Cyberattacks today have become so sophisticated that some degree of compromise in any large system is nearly impossible to prevent. Defenders of critical systems today consequently aim not at complete control of their computing resources, but at maximal control. FlipIt is a simple game that models cybersecurity in its contemporary form as an ongoing territorial battle. The game provides a structure for detailed analysis and optimization of defensive strategies, and a mathematically rigorous contribution to the fledgling science of cybersecurity.
- Download: FLIPIT: The Game of "Stealthy Takeover"
- Download: Prof. Ron Rivest's CRYPTO '11 invited talk on FlipIt
- Download: Defending Against the Unknown Enemy: Applying FLIPIT to System Security
Advanced Persistent Threat
An Advanced Persistent Threat (APT), in industry terminology, is a sophisticated, targeted attacker or attack against a computing system containing a high-value asset or controlling a physical system. Detecting APTs is a non-trivial task, since the attacker can constantly modify and adapt his tactics to exploit a particular organization or entity. At RSA Labs, researchers are developing new anomaly detection frameworks applicable to previously unknown attacks.
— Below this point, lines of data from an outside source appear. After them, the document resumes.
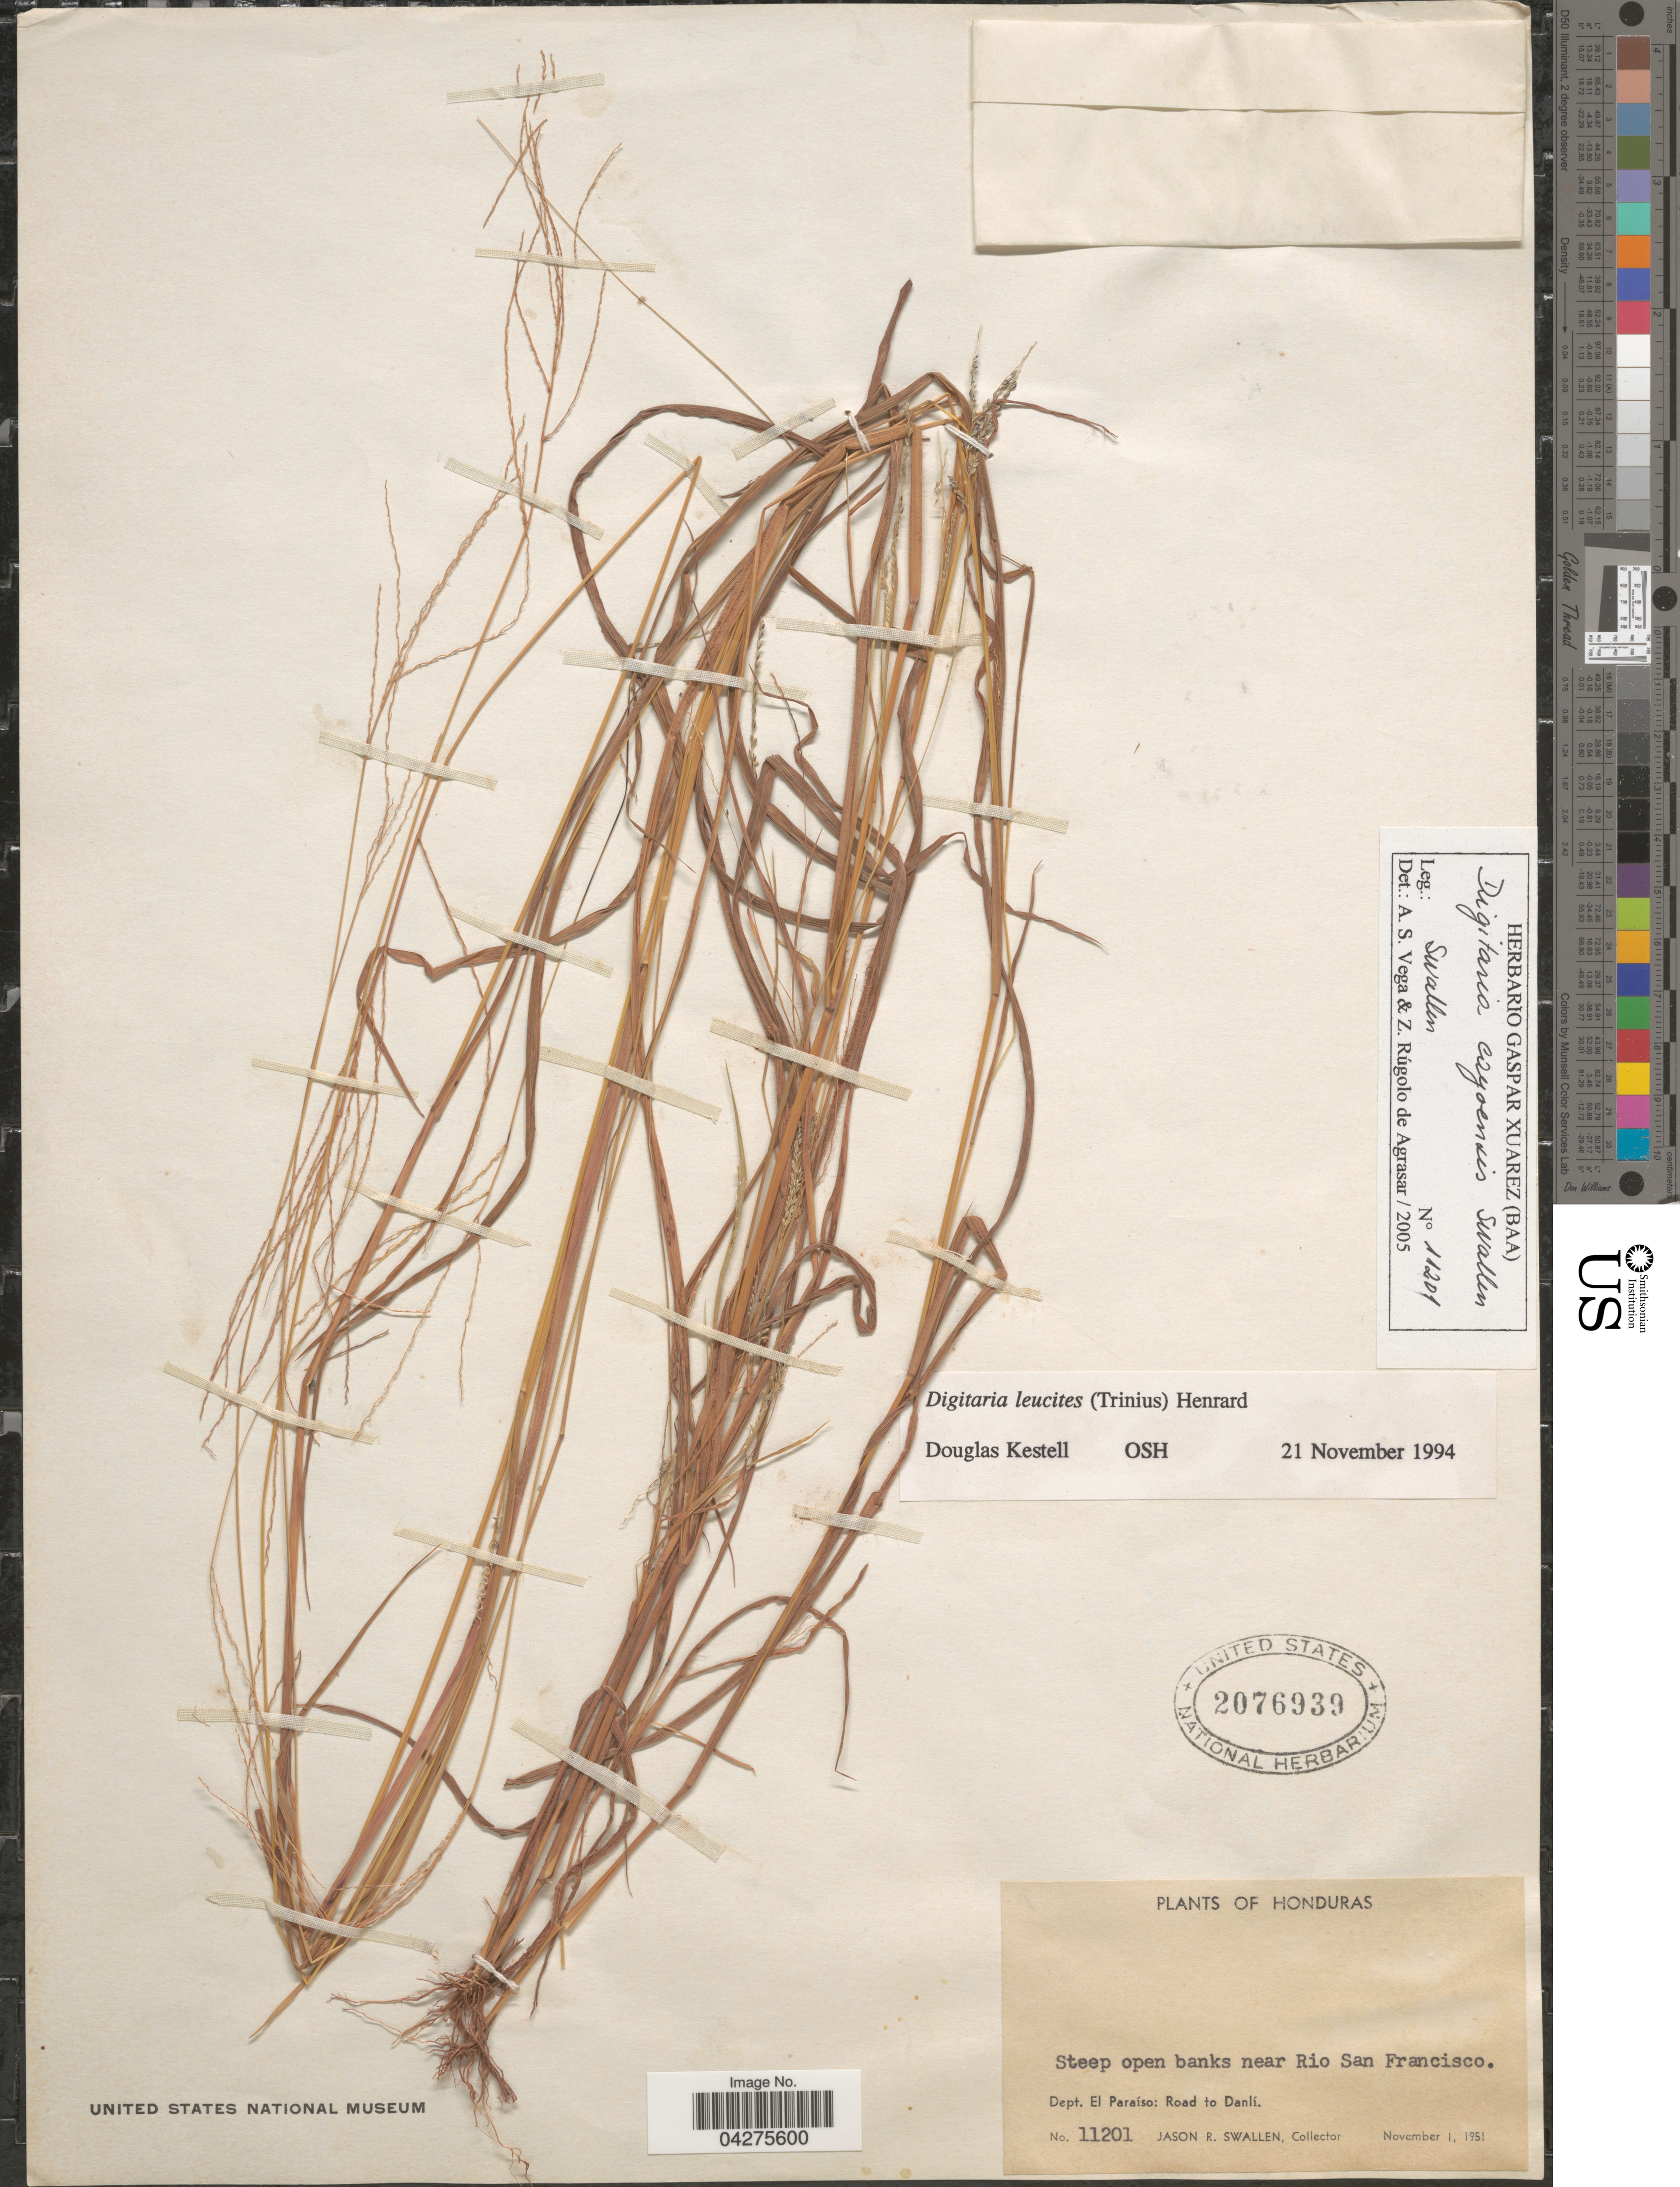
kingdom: Plantae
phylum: Tracheophyta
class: Liliopsida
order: Poales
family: Poaceae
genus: Digitaria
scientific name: Digitaria cayoensis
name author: Swallen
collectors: J. R. Swallen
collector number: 11201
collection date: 1951-11-01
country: Honduras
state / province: El Paraiso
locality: Steep open banks near Rio San Francisco. Dept. El Paraíso: Road to Danlí.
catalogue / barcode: US 2076939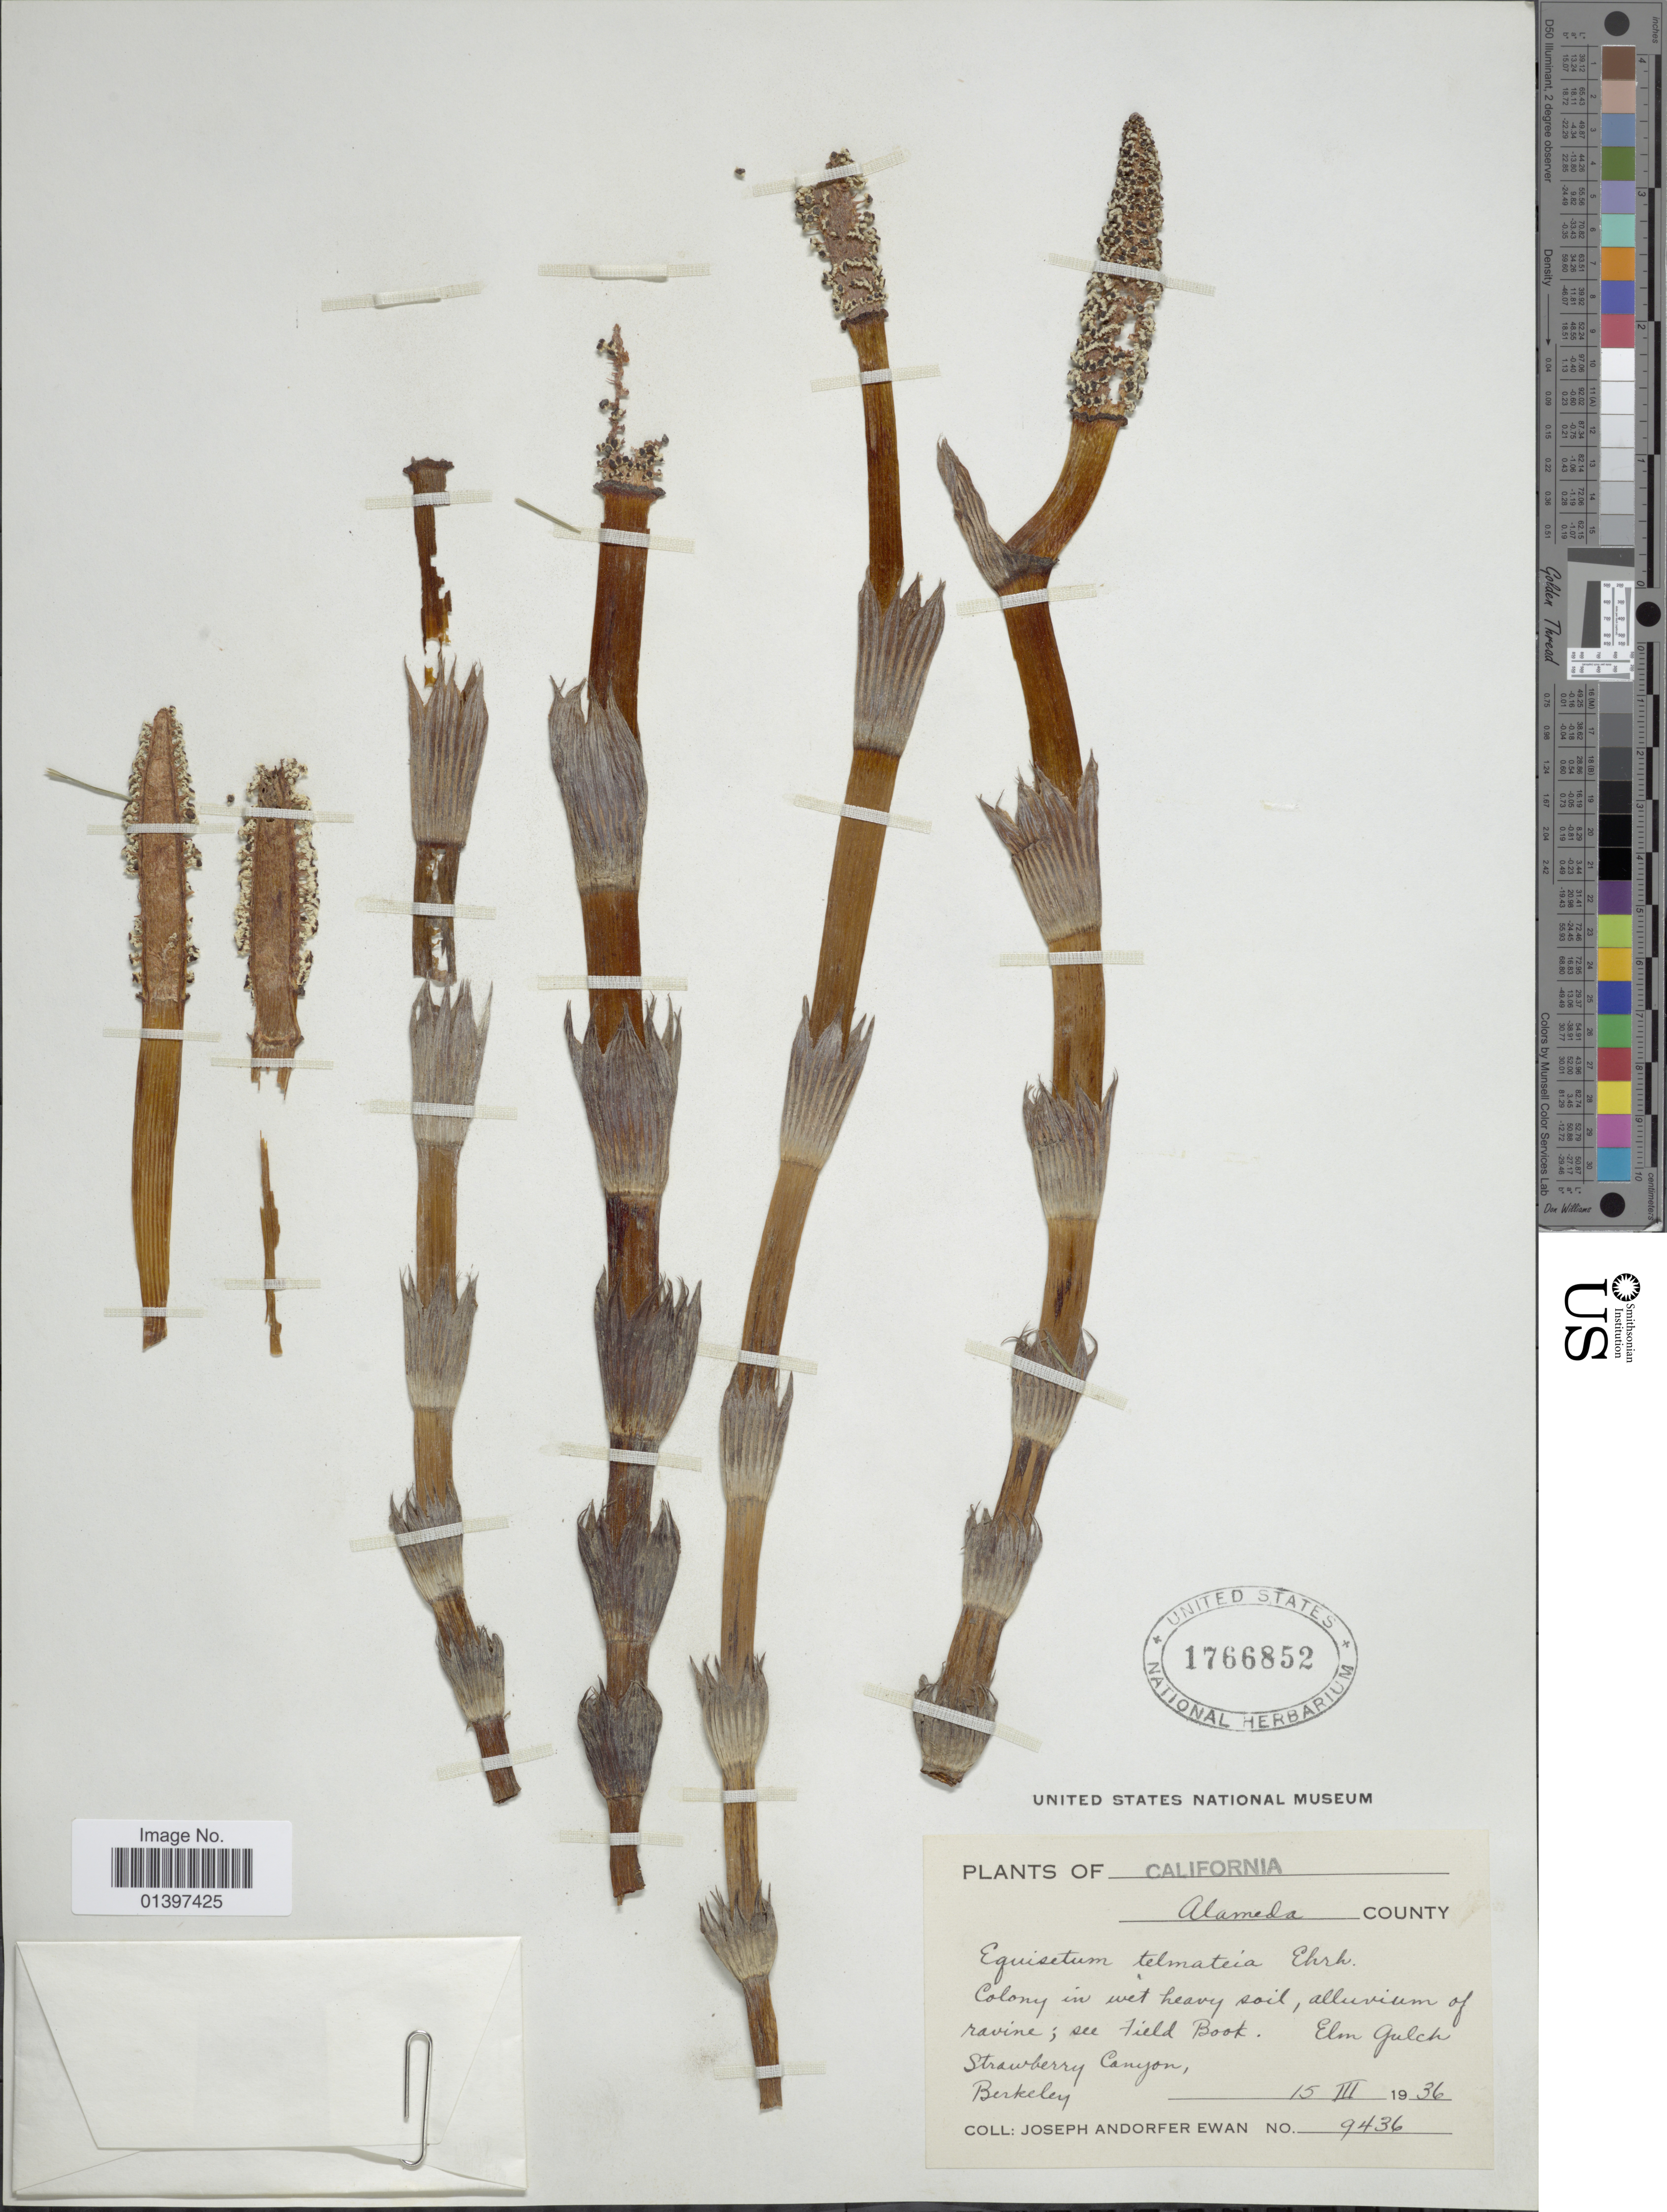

A characteristic of an APT is that it is not a vector of attack or playbook of tactics, but rather a campaign. Attackers are by no means bound by a formula or technology. To caution against overly narrow characterization of APTs, we illustrate potential strategies of deception and evasion available in this setting by appealing to the stories of Sherlock Holmes by Sir Arthur Conan Doyle.
- Sherlock Holmes and the case of the advanced persistent threat, Ari Juels and Ting-Fang Yen, in 5th USENIX Workshop on Large-Scale Exploits and Emergent Threats (LEET), April 2012.
We apply an analytical approach to study peer-to-peer botnets using graph models from network theory. Each node in the graph represents an infected host, and edges reflect communications between the hosts. Measuring a botnet's "usefulness" by various graph properties, we evaluate the effectiveness of recommended botnet takedown strategies. Our results show that certain network structures allow the botnet to be resilient to takedown attempts, and to recover quickly after a fraction of nodes are removed.
- Revisiting Botnet Models and Their Implications for Takedown Strategies, Ting-Fang Yen, Michael K. Reiter, in First Conference on Principles of Security and Trust (POST), March 2012.